Early in the deployment of Xft 1.0, it became abundantly clear that another custom X-specific font configuration mechanism was a really bad idea. Both KDE and Pango ended up stealing pieces of Xft to configure fonts. KDE created a GUI Xft configuration tool by stealing the XftConfig parsing code, Pango stole most of Xft so that the XftConfig file could be shared between the Xft and FreeType2 backends. Fontconfig was designed to solve both of these problems.

The other problem in Xft 1.0 was the use of core X fonts when the server wasn't blessed with the Render extension. This meant that applications couldn't count on client-side fonts when using the high-level Xft APIs. As client-side fonts provide significant value beyond anti-aliased glyphs, it again became obvious that this design was flawed.

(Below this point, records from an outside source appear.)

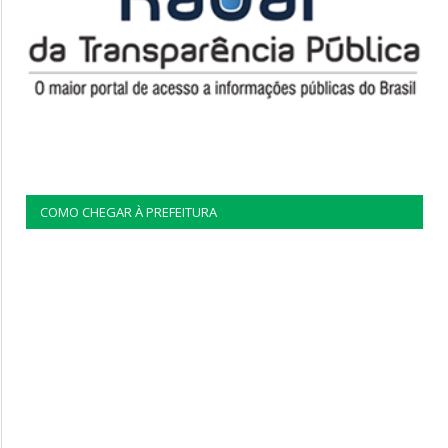
COMO CHEGAR À PREFEITURA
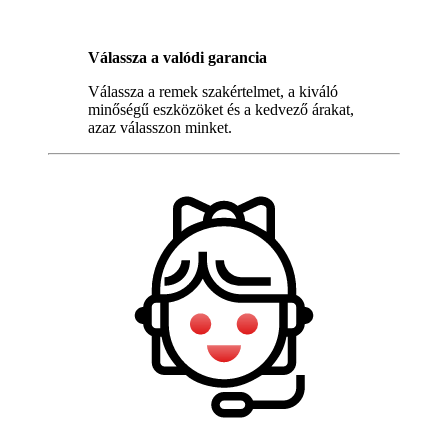
Válassza a valódi garancia
Válassza a remek szakértelmet, a kiváló
minőségű eszközöket és a kedvező árakat,
azaz válasszon minket.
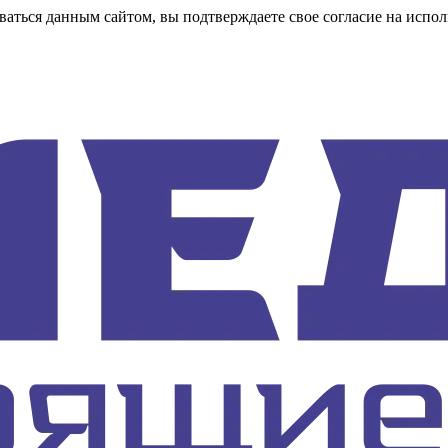
аться данным сайтом, вы подтверждаете свое согласие на испол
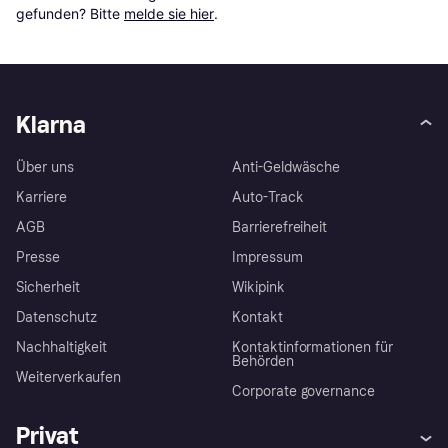
gefunden? Bitte 
melde sie hier
.
Klarna
Über uns
Anti-Geldwäsche
Karriere
Auto-Track
AGB
Barrierefreiheit
Presse
Impressum
Sicherheit
Wikipink
Datenschutz
Kontakt
Nachhaltigkeit
Kontaktinformationen für
Behörden
Weiterverkaufen
Corporate governance
Privat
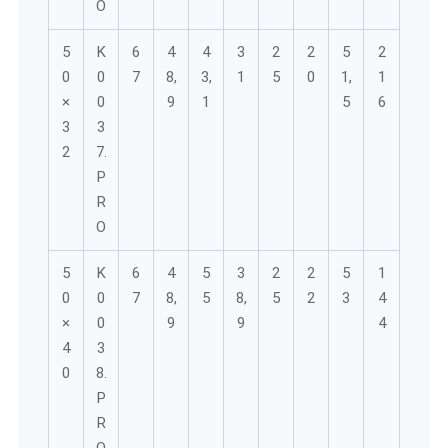
O
5
K
6
4
4
3
2
2
5
2
0
0
7
8,
3,
1
5
0
1,
1
×
0
9
1
5
6
3
3
2
7.
P
R
O
5
K
6
4
5
3
2
2
5
1
0
0
7
8,
5
8,
5
2
3
4
×
0
9
9
4
4
3
0
8.
P
R
O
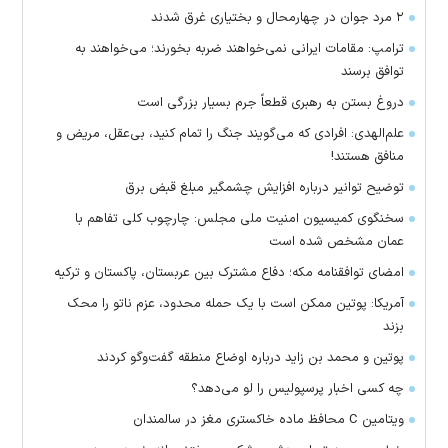
۲ مرد جوان در چهارمحال و بختیاری غرق شدند
ترامپ: مقامات ایرانی نمی‌خواهند ضربه بخورند؛ می‌خواهند به
توافق برسند
دروغ بستن به رهبری قطعاً جرم بسیار بزرگی است
علم‌الهدی: افرادی که می‌گویند جنگ را تمام کنید، بی‌عقل، مریض و
منافق هستند!
توضیح توانیر درباره افزایش چشمگیر مبلغ قبض برق
سخنگوی کمیسیون امنیت ملی مجلس: چارچوب کلی تفاهم با
عمان مشخص شده است
امضای توافقنامه مکه؛ دفاع مشترک بین عربستان، پاکستان و ترکیه
آمریکا: پوتین ممکن است با یک حمله محدود، عزم ناتو را محک
بزند
پوتین و محمد بن زاید درباره اوضاع منطقه گفت‌وگو کردند
چه کسی اخبار پرسپولیس را لو می‌دهد؟
ویتامین C محافظ ماده خاکستری مغز در سالمندان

The Xft 1.0 API abstracted configuration details sufficient to permit a binary compatible version, Xft 1.1, to be developed which replaces the XftConfig configuration file with calls in to the Fontconfig library. Unfortunately, the Xft 1.0 API didn't sufficiently hide the rendering details making it impossible to provide for client-side fonts in servers without the Render extension. This means that Xft 1.1 shares font configuration, but isn't really usable on servers without Render.

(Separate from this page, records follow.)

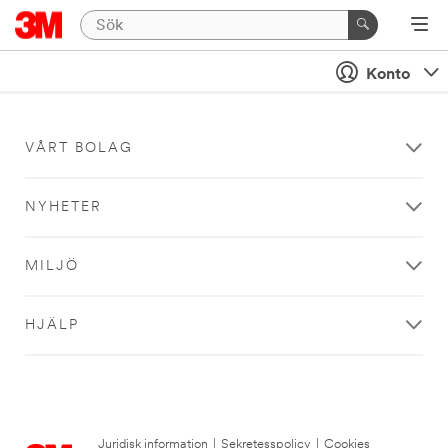
Konto
VÅRT BOLAG
NYHETER
MILJÖ
HJÄLP
Juridisk information
|
Sekretesspolicy
|
Cookies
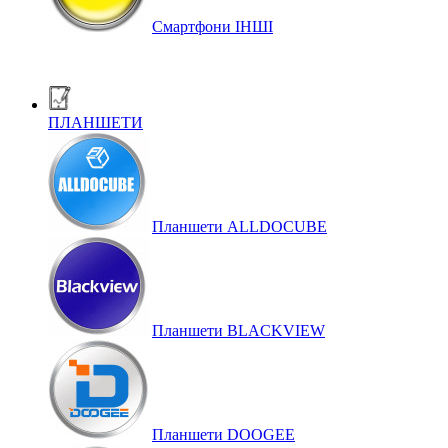
Смартфони ІНШІ
ПЛАНШЕТИ
Планшети ALLDOCUBE
Планшети BLACKVIEW
Планшети DOOGEE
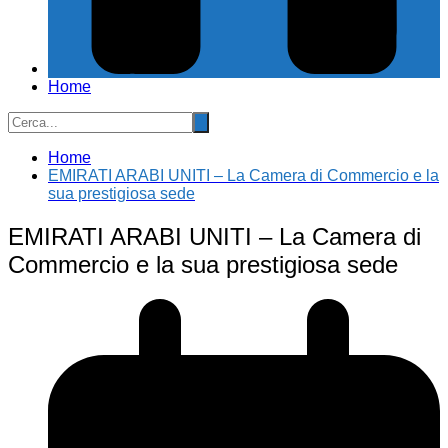
Home
Home
EMIRATI ARABI UNITI – La Camera di Commercio e la
sua prestigiosa sede
EMIRATI ARABI UNITI – La Camera di
Commercio e la sua prestigiosa sede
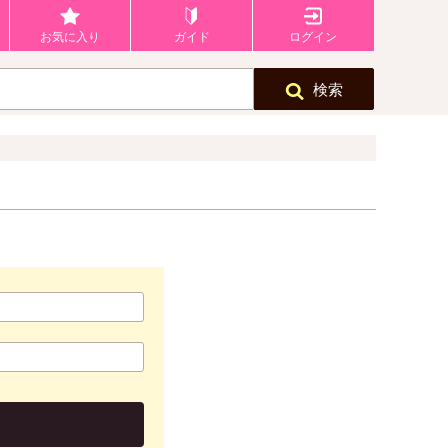
お気に入り
ガイド
ログイン
検索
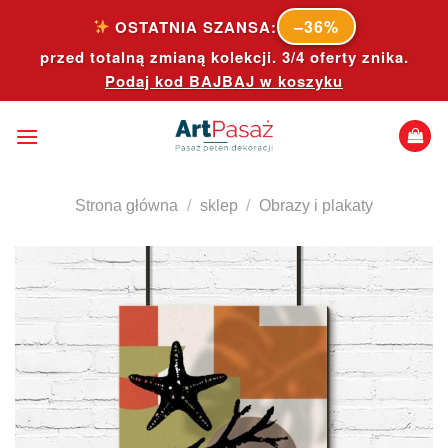
Skip
–36%
OSTATNIA SZANSA:
to
przed totalną zmianą kolekcji. 3/4 oferty znika.
content
Podaj kod
BAJBAJ
w koszyku
Strona główna
/
sklep
/
Obrazy i plakaty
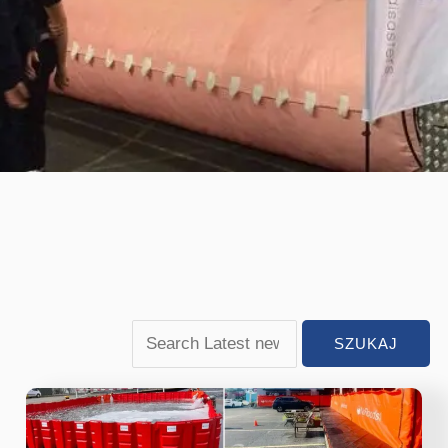
6
sprawdzonych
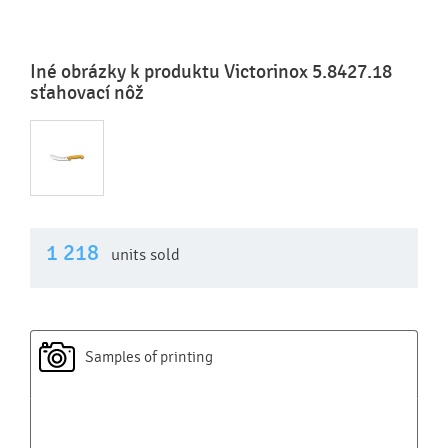
Iné obrázky k produktu Victorinox 5.8427.18
sťahovací nôž
1 218
units sold
Samples of printing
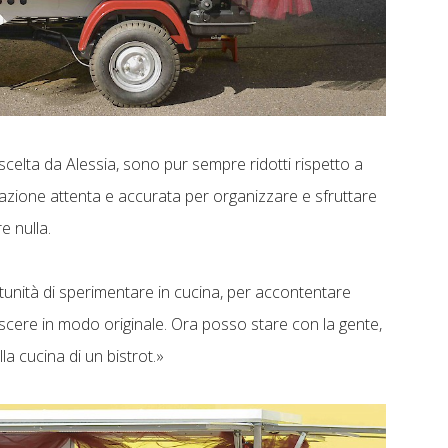
scelta da Alessia, sono pur sempre ridotti rispetto a
ttazione attenta e accurata per organizzare e sfruttare
e nulla.
tunità di sperimentare in cucina, per accontentare
noscere in modo originale. Ora posso stare con la gente,
a cucina di un bistrot.»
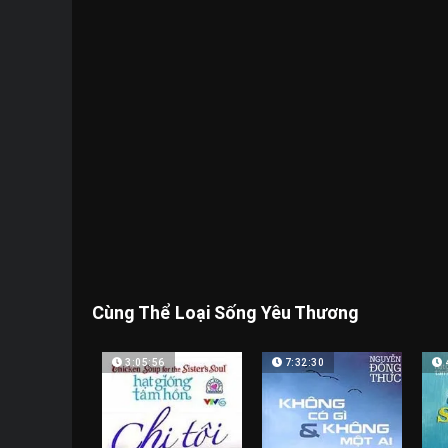
Cùng Thể Loại Sống Yêu Thương
3:05:56
7:32:30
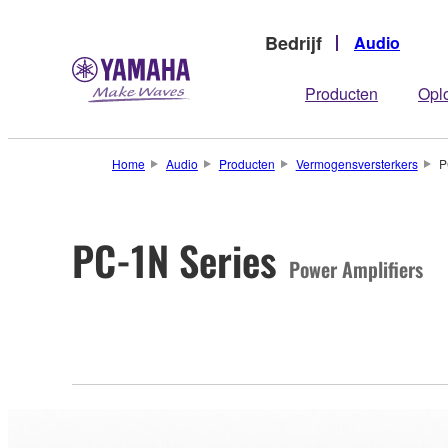
Bedrijf
Audio
Producten
Opl
Home
Audio
Producten
Vermogensversterkers
P
PC-1N Series
Power Amplifiers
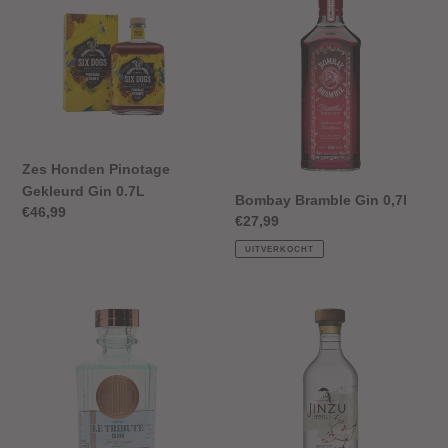
Honden
Bramble
Pinotage
Gin
Gekleurd
0,7l
Gin
0.7L
Zes Honden Pinotage
Gekleurd Gin 0.7L
Bombay Bramble Gin 0,7l
Normale
€46,99
Normale
€27,99
prijs
prijs
UITVERKOCHT
Le
Jinzu
Tribute
Gin
Gin
0,7l
0,7l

Xft 2.0 hides most of the underlying system details so that developers can confidently use it's API to access client-side fonts in any X environment.

2.1 Release

I've gathered up current CVS (as of 2002-11-21) and put together fcpackage 2.1. This fixes various issues:

Get release 2.1 here.

2.0 Release

The first release of Fontconfig is 2.0. Yes, this should by all rights be named 1.0, but there was an earlier library used by XFree86 called 'Xft' which had a 1.0 release and as fontconfig now ships version 2 of Xft, it made some (small) amount of sense to just label the whole mess 2.0.

Get release 2.0 here.


Related Bits

Here's some fontconfig related stuff.

Gtk+

Current Gtk+ and Pango CVS use Fontconfig and Xft2; please fetch bits from gnome.org.

Mozilla

This directory holds recent builds of Mozilla with Fontconfig and Xft2 support. At some point, this will be surplanted by official Mozilla bits.

Qt 3

This directory holds a patch which makes Qt 3 use Fontconfig and Xft2 instead of Xft1. Trolltech is busy integrating this support into a future Qt release.

Web Fonts

These are the Microsoft web fonts.

Related Sites

XFree86

XFree86 ships a version of fontconfig, but it's not tracking fontconfig CVS.

FreeType

FreeType is a free, high-quality portable font engine used by Xft to rasterize fonts. While Fontconfig doesn't expose any FreeType dependencies on applications, it does use FreeType internally to get font information from font files.

Notes

Fontconfig CVS can be found at cvs.fontconfig.org, which is currently pointed at keithp.com. The module name is 'fontconfig'. You can find information about that repository here.

Questions and comments about fonts in XFree86 may be directed at the fonts@xfree86.org mailing list.

This package contains a source tarball of fontconfig and Xft along with the modern version of Xft1 and Xrender. Fontconfig and Xft can be built using the usual './configure && make && make install' routine while Xrender and Xft1 use 'xmkmf -a && make && make install'.

When using ./configure, you'll probably want to set paths to the usual values, on most systems that's probably best done with './configure --sysconfdir=/etc --prefix=/usr'

Please find versions of the fcpackage tar file in the pub directory, each version is listed with the year-month-day.hour-minute it was built.